Problem: The job is to output exactly the lines that run from the start of the entries through the line containing "Bilderkennung: Automatische Bildbeschreibungen", pictures omitted.

——

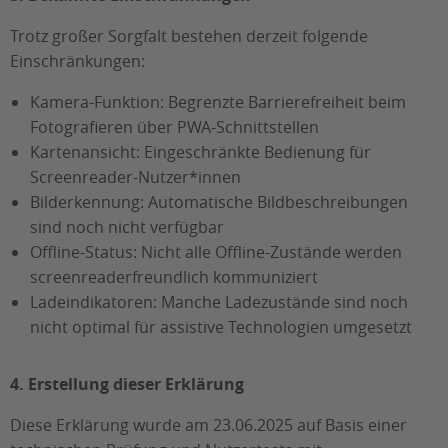
Trotz großer Sorgfalt bestehen derzeit folgende
Einschränkungen:
Kamera-Funktion: Begrenzte Barrierefreiheit beim
Fotografieren über PWA-Schnittstellen
Kartenansicht: Eingeschränkte Bedienung für
Screenreader-Nutzer*innen
Bilderkennung: Automatische Bildbeschreibungen
sind noch nicht verfügbar
Offline-Status: Nicht alle Offline-Zustände werden
screenreaderfreundlich kommuniziert
Ladeindikatoren: Manche Ladezustände sind noch
nicht optimal für assistive Technologien umgesetzt
4. Erstellung dieser Erklärung
Diese Erklärung wurde am 23.06.2025 auf Basis einer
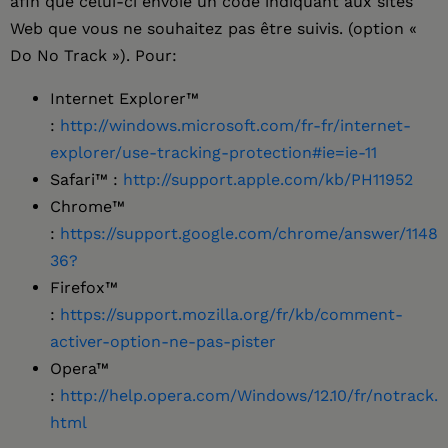
afin que celui-ci envoie un code indiquant aux sites
Web que vous ne souhaitez pas être suivis. (option «
Do No Track »). Pour:
Internet Explorer™
:
http://windows.microsoft.com/fr-fr/internet-
explorer/use-tracking-protection#ie=ie-11
Safari™ :
http://support.apple.com/kb/PH11952
Chrome™
:
https://support.google.com/chrome/answer/1148
36?
Firefox™
:
https://support.mozilla.org/fr/kb/comment-
activer-option-ne-pas-pister
Opera™
:
http://help.opera.com/Windows/12.10/fr/notrack.
html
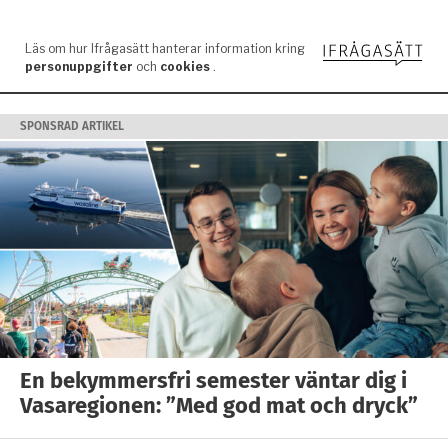
SPONSRAD ARTIKEL
En bekymmersfri semester väntar dig i
Vasaregionen: ”Med god mat och dryck”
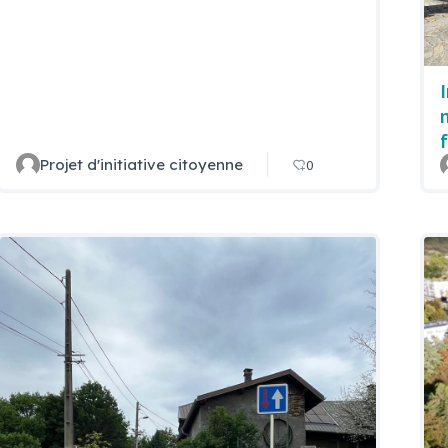
Projet d'initiative citoyenne
0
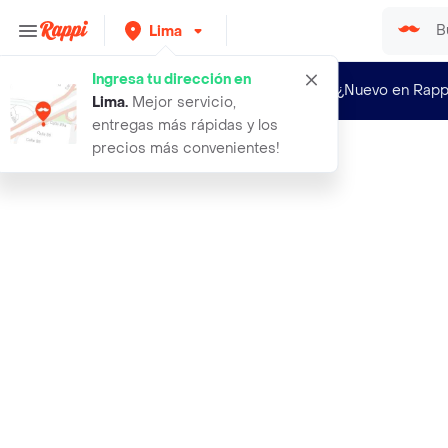
Lima
Ingresa tu dirección en
¿Nuevo en Rapp
Lima
.
Mejor servicio,
entregas más rápidas y los
precios más convenientes!
Rappi
audifonos i2go over the heads bluet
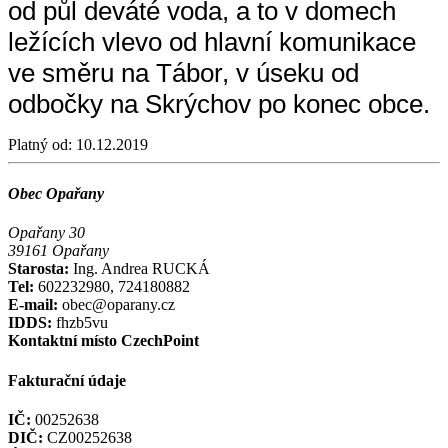
od půl deváté voda, a to v domech
ležících vlevo od hlavní komunikace
ve směru na Tábor, v úseku od
odbočky na Skrýchov po konec obce.
Platný od:
10.12.2019
Obec Opařany
Opařany 30
39161 Opařany
Starosta:
Ing. Andrea RUCKÁ
Tel:
602232980, 724180882
E-mail:
obec@oparany.cz
IDDS:
fhzb5vu
Kontaktní místo CzechPoint
Fakturační údaje
IČ:
00252638
DIČ:
CZ00252638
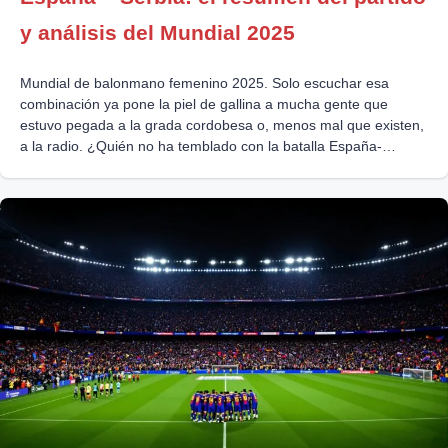
y análisis del Mundial 2025
Mundial de balonmano femenino 2025. Solo escuchar esa
combinación ya pone la piel de gallina a mucha gente que
estuvo pegada a la grada cordobesa o, menos mal que existen,
a la radio. ¿Quién no ha temblado con la batalla España-
Serbia? Hubo de todo: nervios en la nuca, cábalas bajo la
mesa, muecas de incredulidad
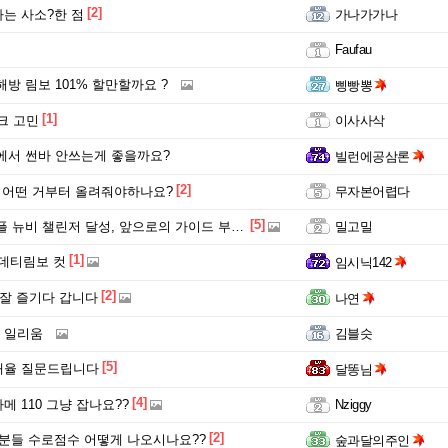
[2]
는 사소?한 점
가나가가나
Faufau
방 림보 101% 할만할까요 ?
삥빵뽕
[1]
크 고민
이사사삭
서 썬바 안쓰는게 좋을까요?
빌런에공삼론
[2]
 어떤 거부터 올려줘야하나요?
무자본어렵다
[5]
뉴비 챌린저 달성, 앞으로의 가이드 부탁드립니다..
밀고밀
[1]
8 데티림보 컷
임시닉142
[2]
잘 즐기다 갑니다
나연
 일리움
김블슷
[5]
배율 질문드립니다
달똥님
[4]
메 110 그냥 잡나요??
Nziggy
[2]
분들 수로점수 어떻게 나오시나요??
숲과달의주인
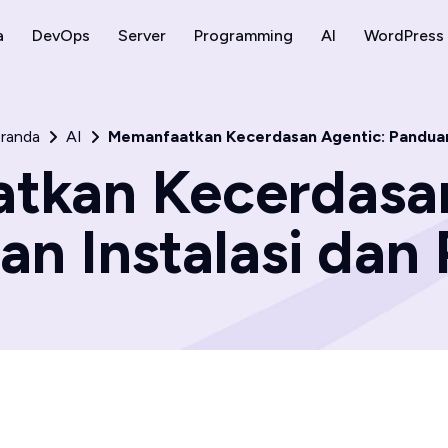
a
DevOps
Server
Programming
AI
WordPress
randa
AI
Memanfaatkan Kecerdasan Agentic: Panduan
tkan Kecerdasan
n Instalasi dan P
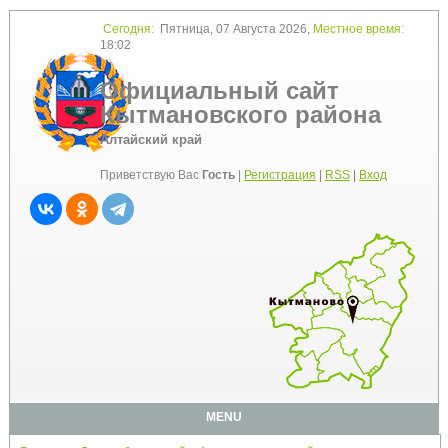
Сегодня:
Пятница, 07 Августа 2026,
Местное время:
18:02
Официальный сайт
Кытмановского района
Алтайский край
Приветствую Вас
Гость
|
Регистрация
|
RSS
|
Вход
MENU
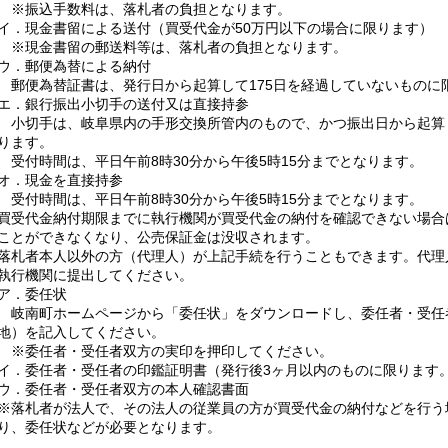
※振込手数料は、落札者の負担となります。
イ．現金書留による送付（買受代金が50万円以下の場合に限ります）
※現金書留の郵送料等は、落札者の負担となります。
ウ．郵便為替による納付
郵便為替証書は、発行日から起算して175日を経過していないものに
エ．銀行振出小切手の送付又は直接持参
小切手は、岐阜県内の手形交換所管内のもので、かつ振出日から起算
ります。
受付時間は、平日午前8時30分から午後5時15分までとなります。
オ．現金を直接持参
受付時間は、平日午前8時30分から午後5時15分までとなります。
買受代金納付期限までに執行機関が買受代金の納付を確認できない場合
ことができなくなり、公売保証金は没収されます。
落札者本人以外の方（代理人）が上記手続を行うこともできます。代理
執行機関に提出してください。
ア．委任状
岐南町ホームページから「委任状」をダウンロードし、委任者・受任
地）を記入してください。
※委任者・受任者双方の実印を押印してください。
イ．委任者・受任者の印鑑証明書（発行後3ヶ月以内のものに限ります
ウ．委任者・受任者双方の本人確認書面
※落札者が法人で、その法人の従業員の方が買受代金の納付などを行う
り、委任状などが必要となります。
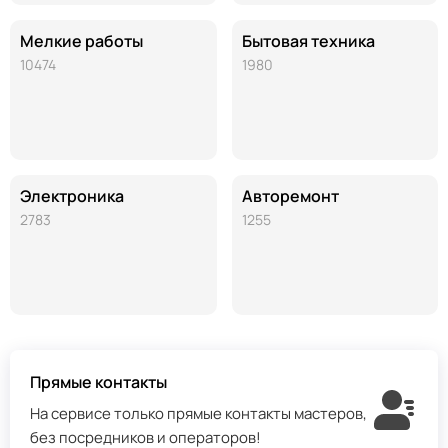
Мелкие работы
Бытовая техника
10474
1980
Электроника
Авторемонт
2783
1255
Прямые контакты
На сервисе только прямые контакты мастеров,
без посредников и операторов!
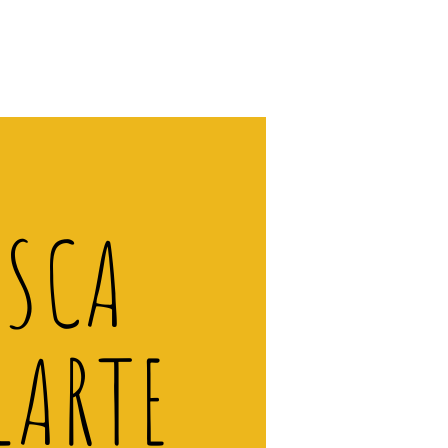
ISCA
LARTE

——

Problem solution:
Trotz großer Sorgfalt bestehen derzeit folgende
Einschränkungen:
Kamera-Funktion: Begrenzte Barrierefreiheit beim
Fotografieren über PWA-Schnittstellen
Kartenansicht: Eingeschränkte Bedienung für
Screenreader-Nutzer*innen
Bilderkennung: Automatische Bildbeschreibungen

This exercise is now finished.